REQUIRED ACTION
The data should be transcribed in its entirety, word for word.

───── EXTRACTED MATERIAL

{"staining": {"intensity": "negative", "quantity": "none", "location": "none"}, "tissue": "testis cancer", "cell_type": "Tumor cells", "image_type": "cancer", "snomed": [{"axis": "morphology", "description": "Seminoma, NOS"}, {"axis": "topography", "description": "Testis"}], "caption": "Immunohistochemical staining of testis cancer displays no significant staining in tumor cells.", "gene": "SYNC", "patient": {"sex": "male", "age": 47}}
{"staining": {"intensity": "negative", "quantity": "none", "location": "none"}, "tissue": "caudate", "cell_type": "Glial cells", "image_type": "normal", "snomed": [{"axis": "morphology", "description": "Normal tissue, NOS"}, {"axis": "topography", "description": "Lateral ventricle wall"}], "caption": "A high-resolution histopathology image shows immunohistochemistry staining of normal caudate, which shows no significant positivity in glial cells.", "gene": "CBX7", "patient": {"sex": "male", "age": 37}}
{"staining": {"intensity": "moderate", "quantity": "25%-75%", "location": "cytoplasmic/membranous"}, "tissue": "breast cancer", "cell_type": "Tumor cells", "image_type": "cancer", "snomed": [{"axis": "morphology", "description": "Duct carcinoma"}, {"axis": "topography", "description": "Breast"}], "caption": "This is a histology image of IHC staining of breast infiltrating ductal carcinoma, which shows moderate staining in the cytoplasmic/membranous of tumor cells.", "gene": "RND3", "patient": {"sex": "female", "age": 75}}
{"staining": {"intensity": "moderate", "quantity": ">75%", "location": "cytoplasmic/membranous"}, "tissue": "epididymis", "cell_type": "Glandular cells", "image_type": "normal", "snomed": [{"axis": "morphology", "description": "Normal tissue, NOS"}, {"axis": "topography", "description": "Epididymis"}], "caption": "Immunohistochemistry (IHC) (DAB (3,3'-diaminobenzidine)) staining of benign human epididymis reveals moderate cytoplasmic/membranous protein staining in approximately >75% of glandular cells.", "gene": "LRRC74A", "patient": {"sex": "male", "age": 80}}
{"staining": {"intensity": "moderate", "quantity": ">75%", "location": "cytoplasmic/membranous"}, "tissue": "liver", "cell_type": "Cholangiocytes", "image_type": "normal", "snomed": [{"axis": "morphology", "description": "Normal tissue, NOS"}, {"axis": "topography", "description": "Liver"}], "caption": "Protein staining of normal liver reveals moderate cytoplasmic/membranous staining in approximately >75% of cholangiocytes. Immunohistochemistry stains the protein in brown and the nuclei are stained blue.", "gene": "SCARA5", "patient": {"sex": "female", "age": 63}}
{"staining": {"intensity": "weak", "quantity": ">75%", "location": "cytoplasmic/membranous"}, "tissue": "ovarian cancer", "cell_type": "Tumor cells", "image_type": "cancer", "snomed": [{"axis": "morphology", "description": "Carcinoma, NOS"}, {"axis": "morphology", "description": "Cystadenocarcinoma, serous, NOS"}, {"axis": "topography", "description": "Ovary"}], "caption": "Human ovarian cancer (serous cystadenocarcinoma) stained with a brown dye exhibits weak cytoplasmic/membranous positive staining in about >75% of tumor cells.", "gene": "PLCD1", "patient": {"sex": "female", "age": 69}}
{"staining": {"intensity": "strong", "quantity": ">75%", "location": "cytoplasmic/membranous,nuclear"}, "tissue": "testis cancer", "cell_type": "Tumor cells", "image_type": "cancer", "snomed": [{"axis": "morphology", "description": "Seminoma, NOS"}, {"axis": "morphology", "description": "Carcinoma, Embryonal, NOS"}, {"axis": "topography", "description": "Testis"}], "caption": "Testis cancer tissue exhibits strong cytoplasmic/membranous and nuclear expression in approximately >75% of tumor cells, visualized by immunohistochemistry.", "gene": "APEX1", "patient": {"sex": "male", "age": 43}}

──────────

WORKED SOLUTION
{"staining": {"intensity": "negative", "quantity": "none", "location": "none"}, "tissue": "testis cancer", "cell_type": "Tumor cells", "image_type": "cancer", "snomed": [{"axis": "morphology", "description": "Seminoma, NOS"}, {"axis": "topography", "description": "Testis"}], "caption": "Immunohistochemical staining of testis cancer displays no significant staining in tumor cells.", "gene": "SYNC", "patient": {"sex": "male", "age": 47}}
{"staining": {"intensity": "negative", "quantity": "none", "location": "none"}, "tissue": "caudate", "cell_type": "Glial cells", "image_type": "normal", "snomed": [{"axis": "morphology", "description": "Normal tissue, NOS"}, {"axis": "topography", "description": "Lateral ventricle wall"}], "caption": "A high-resolution histopathology image shows immunohistochemistry staining of normal caudate, which shows no significant positivity in glial cells.", "gene": "CBX7", "patient": {"sex": "male", "age": 37}}
{"staining": {"intensity": "moderate", "quantity": "25%-75%", "location": "cytoplasmic/membranous"}, "tissue": "breast cancer", "cell_type": "Tumor cells", "image_type": "cancer", "snomed": [{"axis": "morphology", "description": "Duct carcinoma"}, {"axis": "topography", "description": "Breast"}], "caption": "This is a histology image of IHC staining of breast infiltrating ductal carcinoma, which shows moderate staining in the cytoplasmic/membranous of tumor cells.", "gene": "RND3", "patient": {"sex": "female", "age": 75}}
{"staining": {"intensity": "moderate", "quantity": ">75%", "location": "cytoplasmic/membranous"}, "tissue": "epididymis", "cell_type": "Glandular cells", "image_type": "normal", "snomed": [{"axis": "morphology", "description": "Normal tissue, NOS"}, {"axis": "topography", "description": "Epididymis"}], "caption": "Immunohistochemistry (IHC) (DAB (3,3'-diaminobenzidine)) staining of benign human epididymis reveals moderate cytoplasmic/membranous protein staining in approximately >75% of glandular cells.", "gene": "LRRC74A", "patient": {"sex": "male", "age": 80}}
{"staining": {"intensity": "moderate", "quantity": ">75%", "location": "cytoplasmic/membranous"}, "tissue": "liver", "cell_type": "Cholangiocytes", "image_type": "normal", "snomed": [{"axis": "morphology", "description": "Normal tissue, NOS"}, {"axis": "topography", "description": "Liver"}], "caption": "Protein staining of normal liver reveals moderate cytoplasmic/membranous staining in approximately >75% of cholangiocytes. Immunohistochemistry stains the protein in brown and the nuclei are stained blue.", "gene": "SCARA5", "patient": {"sex": "female", "age": 63}}
{"staining": {"intensity": "weak", "quantity": ">75%", "location": "cytoplasmic/membranous"}, "tissue": "ovarian cancer", "cell_type": "Tumor cells", "image_type": "cancer", "snomed": [{"axis": "morphology", "description": "Carcinoma, NOS"}, {"axis": "morphology", "description": "Cystadenocarcinoma, serous, NOS"}, {"axis": "topography", "description": "Ovary"}], "caption": "Human ovarian cancer (serous cystadenocarcinoma) stained with a brown dye exhibits weak cytoplasmic/membranous positive staining in about >75% of tumor cells.", "gene": "PLCD1", "patient": {"sex": "female", "age": 69}}
{"staining": {"intensity": "strong", "quantity": ">75%", "location": "cytoplasmic/membranous,nuclear"}, "tissue": "testis cancer", "cell_type": "Tumor cells", "image_type": "cancer", "snomed": [{"axis": "morphology", "description": "Seminoma, NOS"}, {"axis": "morphology", "description": "Carcinoma, Embryonal, NOS"}, {"axis": "topography", "description": "Testis"}], "caption": "Testis cancer tissue exhibits strong cytoplasmic/membranous and nuclear expression in approximately >75% of tumor cells, visualized by immunohistochemistry.", "gene": "APEX1", "patient": {"sex": "male", "age": 43}}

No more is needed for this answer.